• _Brief_:
Every record that follows should be copied exactly. No picture belongs in the copy.

• _Listed records_:
• • • • • • •

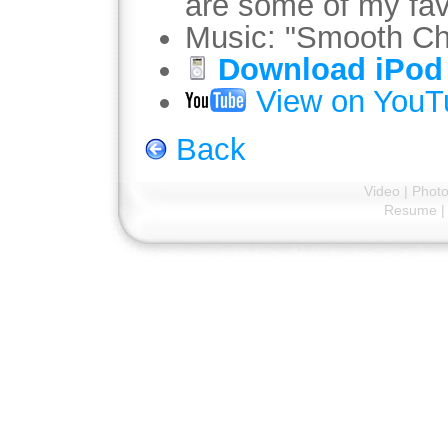
are some of my fav
Music: "Smooth Ch
Download iPod 
View on YouT
Back
Video
|
Phot
Resume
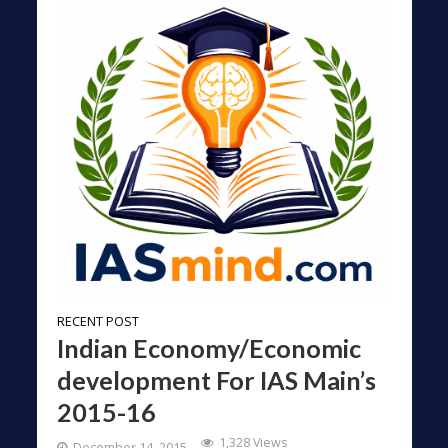
RECENT POST
Indian Economy/Economic
development For IAS Main’s
2015-16
1,328 Views
December 14, 2015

• • • • • • •

• _Exercise response_:
are some of my fav
Music: "Smooth Ch
Download iPod 
View on YouT
Back
Video
|
Phot
Resume
RECENT POST
Indian Economy/Economic
development For IAS Main’s
2015-16
1,328 Views
December 14, 2015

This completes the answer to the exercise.